At least 25 percent would have to support proposed constitutional amenddment for it to make ballot next year
BOSTON Lawmakers on Wednesday postponed a vote on a proposed constitutional amendment to ban gay marriage in Massachusetts until at least June 14.
As expected, a joint session of the House and Senate convened, but quickly recessed without a vote on the amendment.
Lawmakers were scheduled to reconvene in a joint session on June 14, although it’s unclear whether a vote will take place then because they could agree to postpone the debate again.
Senate President Therese Murray, D-Plymouth, presided over the session, which lasted less than a minute. Murray is opposed to the amendment and has said she would work to defeat it. But she also has said she would let the amendment come up for a vote.
Before it can reach the 2008 ballot, the proposed amendment needs the backing of 25 percent – or at least 50 lawmakers in two successive sittings of the Legislature.
It won approval in the previous Legislature in January.

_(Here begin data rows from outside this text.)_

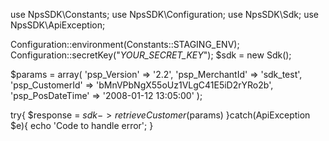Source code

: use NpsSDK\Constants;
use NpsSDK\Configuration;
use NpsSDK\Sdk;
use NpsSDK\ApiException;

Configuration::environment(Constants::STAGING_ENV);
Configuration::secretKey("_YOUR_SECRET_KEY_");
$sdk = new Sdk();

$params = array(
    'psp_Version' => '2.2',
    'psp_MerchantId' => 'sdk_test',
    'psp_CustomerId' => 'bMnVPbNgX55oUz1VLgC41E5iD2rYRo2b',
    'psp_PosDateTime' => '2008-01-12 13:05:00'
);

try{ 
    $response = $sdk->retrieveCustomer($params) 
}catch(ApiException $e){ 
    echo 'Code to handle error'; 
} 
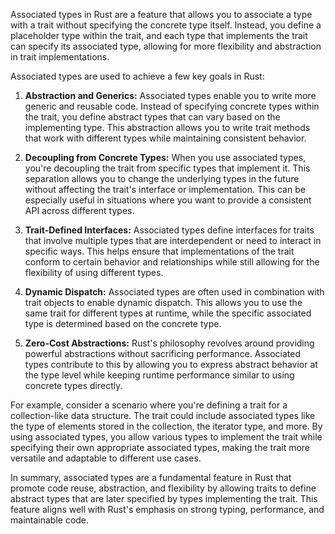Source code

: 

Associated types in Rust are a feature that allows you to associate a type with a trait without specifying the concrete type itself. Instead, you define a placeholder type within the trait, and each type that implements the trait can specify its associated type, allowing for more flexibility and abstraction in trait implementations.

Associated types are used to achieve a few key goals in Rust:

1. **Abstraction and Generics:** Associated types enable you to write more generic and reusable code. Instead of specifying concrete types within the trait, you define abstract types that can vary based on the implementing type. This abstraction allows you to write trait methods that work with different types while maintaining consistent behavior.

2. **Decoupling from Concrete Types:** When you use associated types, you're decoupling the trait from specific types that implement it. This separation allows you to change the underlying types in the future without affecting the trait's interface or implementation. This can be especially useful in situations where you want to provide a consistent API across different types.

3. **Trait-Defined Interfaces:** Associated types define interfaces for traits that involve multiple types that are interdependent or need to interact in specific ways. This helps ensure that implementations of the trait conform to certain behavior and relationships while still allowing for the flexibility of using different types.

4. **Dynamic Dispatch:** Associated types are often used in combination with trait objects to enable dynamic dispatch. This allows you to use the same trait for different types at runtime, while the specific associated type is determined based on the concrete type.

5. **Zero-Cost Abstractions:** Rust's philosophy revolves around providing powerful abstractions without sacrificing performance. Associated types contribute to this by allowing you to express abstract behavior at the type level while keeping runtime performance similar to using concrete types directly.

For example, consider a scenario where you're defining a trait for a collection-like data structure. The trait could include associated types like the type of elements stored in the collection, the iterator type, and more. By using associated types, you allow various types to implement the trait while specifying their own appropriate associated types, making the trait more versatile and adaptable to different use cases.

In summary, associated types are a fundamental feature in Rust that promote code reuse, abstraction, and flexibility by allowing traits to define abstract types that are later specified by types implementing the trait. This feature aligns well with Rust's emphasis on strong typing, performance, and maintainable code.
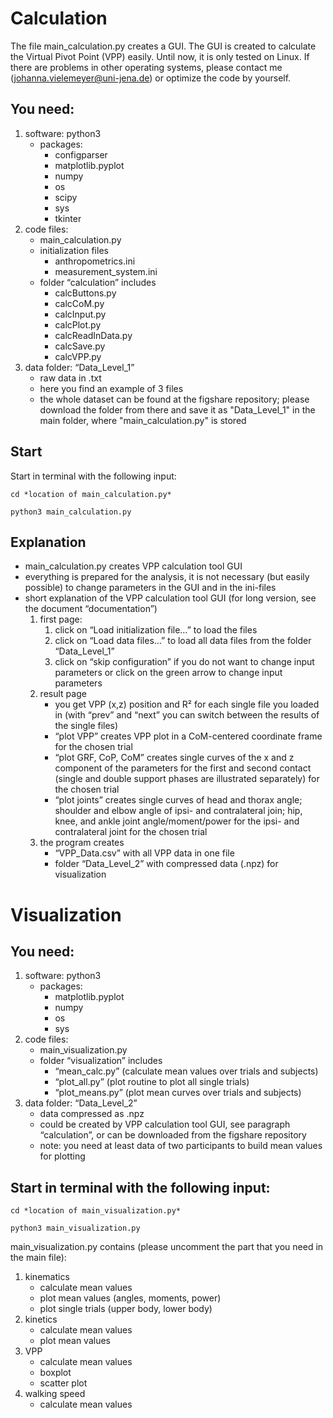 # Calculation


The file main_calculation.py creates a GUI. The GUI is created to calculate the Virtual Pivot Point (VPP) easily. Until now, it is only tested on Linux. If there are problems in other operating systems, please contact me (johanna.vielemeyer@uni-jena.de) or optimize the code by yourself.


## You need:
1. software: python3
	- packages:
		- configparser
		- matplotlib.pyplot
		- numpy
		- os
		- scipy
		- sys
		- tkinter
2. code files:
	- main_calculation.py
	- initialization files
		- anthropometrics.ini
		- measurement_system.ini
	- folder “calculation” includes
		- calcButtons.py
		- calcCoM.py
		- calcInput.py
		- calcPlot.py
		- calcReadInData.py
		- calcSave.py
		- calcVPP.py
3. data folder: “Data_Level_1”
	- raw data in .txt
 	- here you find an example of 3 files
	- the whole dataset can be found at the figshare repository; please download the folder from there and save it as "Data_Level_1" in the main folder, where "main_calculation.py" is stored
	
      
## Start 

Start in terminal with the following input:

`cd *location of main_calculation.py*`

`python3 main_calculation.py`

## Explanation

- main_calculation.py creates VPP calculation tool GUI
- everything is prepared for the analysis, it is not necessary (but easily possible) to change parameters in the GUI and in the ini-files
- short explanation of the VPP calculation tool GUI (for long version, see the document “documentation”)
	1. first page: 
		1. click on “Load initialization file…” to load the files
		2. click on “Load data files…” to load all data files from the folder “Data_Level_1”
		3. click on “skip configuration” if you do not want to change input parameters or click on the green arrow to change input parameters
	2. result page
		- you get VPP (x,z) position and R² for each single file you loaded in (with “prev” and “next” you can switch between the results of the single files)
		- “plot VPP” creates VPP plot in a CoM-centered coordinate frame for the chosen trial
		- “plot GRF, CoP, CoM” creates single curves of the x and z component of the parameters for the first and second contact (single and double support phases are illustrated separately) for the chosen trial
		- “plot joints” creates single curves of head and thorax angle; shoulder and elbow angle of ipsi- and contralateral join; hip, knee, and ankle joint angle/moment/power for the ipsi- and contralateral joint for the chosen trial
	3. the program creates 
		- “VPP_Data.csv” with all VPP data in one file
		- folder “Data_Level_2” with compressed data (.npz) for visualization


# Visualization

## You need:
1.  software: python3
	- packages:
		- matplotlib.pyplot
		- numpy
		- os
		- sys
2. code files:
	- main_visualization.py
	- folder “visualization” includes
		-  “mean_calc.py” (calculate mean values over trials and subjects)
		- “plot_all.py” (plot routine to plot all single trials)
		-  “plot_means.py” (plot  mean curves over trials and subjects)
3. data folder: “Data_Level_2”
	- data compressed as .npz
 	- could be created by VPP calculation tool GUI, see paragraph “calculation”, or can be downloaded from the figshare repository
  	- note: you need at least data of two participants to build mean values for plotting 
      
## Start in terminal with the following input:

`cd *location of main_visualization.py*`

`python3 main_visualization.py`

main_visualization.py contains (please uncomment the part that you need in the main file):
1. kinematics
	- calculate mean values
	- plot mean values (angles, moments, power)
	- plot single trials (upper body, lower body)
2. kinetics
	- calculate mean values
	- plot mean values
3. VPP
	- calculate mean values
	- boxplot
	- scatter plot
4. walking speed
	- calculate mean values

Those opposed and in support of gay marriage agree that based on past votes and the stated positions of incoming lawmakers, about 57 support the amendment. There are 200 lawmakers in the House and Senate.
“We feel that our votes are very solid,” said Kris Mineau, president of the Massachusetts Family Institute, which collected signatures for the proposed amendment. “Let’s have a vote on June 14.”
Gay marriage advocates said they were pulling out all the stops to try to change votes to block the amendment from reaching the ballot, arguing the civil rights of minority groups should not be put to a public vote.
“We’ve made up some ground, but we need to make up more,” said Arline Isaacson, co-chair of the Massachusetts Gay and Lesbian Political Caucus.
“We’ve been working very hard.”
This article appeared in the Dallas Voice print edition, April 27, 2007.